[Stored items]
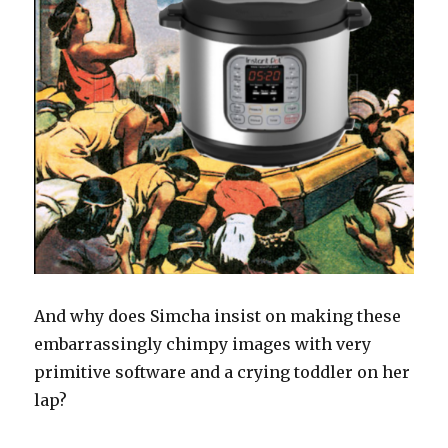
And why does Simcha insist on making these
embarrassingly chimpy images with very
primitive software and a crying toddler on her
lap?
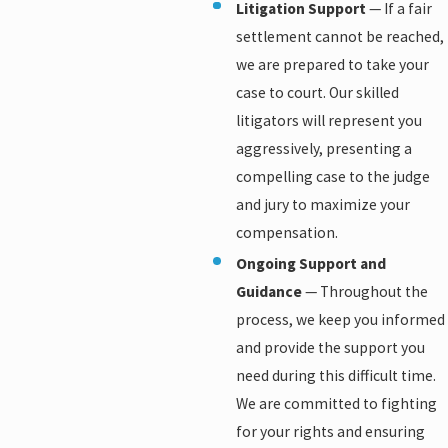
Litigation Support
— If a fair
settlement cannot be reached,
we are prepared to take your
case to court. Our skilled
litigators will represent you
aggressively, presenting a
compelling case to the judge
and jury to maximize your
compensation.
Ongoing Support and
Guidance
— Throughout the
process, we keep you informed
and provide the support you
need during this difficult time.
We are committed to fighting
for your rights and ensuring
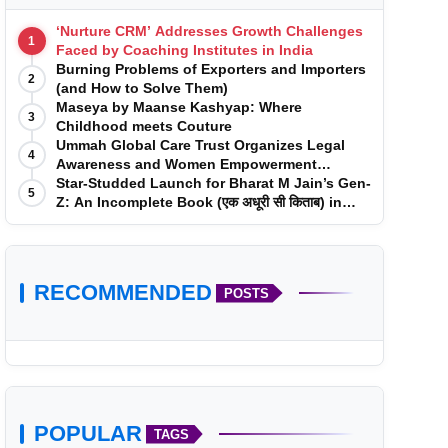
‘Nurture CRM’ Addresses Growth Challenges
1
Faced by Coaching Institutes in India
Burning Problems of Exporters and Importers
2
(and How to Solve Them)
Maseya by Maanse Kashyap: Where
3
Childhood meets Couture
Ummah Global Care Trust Organizes Legal
4
Awareness and Women Empowerment
Program at Impact College, Rampur
Star-Studded Launch for Bharat M Jain’s Gen-
5
Z: An Incomplete Book (एक अधूरी सी किताब) in
Mumbai
RECOMMENDED
POSTS
POPULAR
TAGS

• [Assignment]: Report each line above that includes the string "case".

• [Answer box]:
case to court. Our skilled
compelling case to the judge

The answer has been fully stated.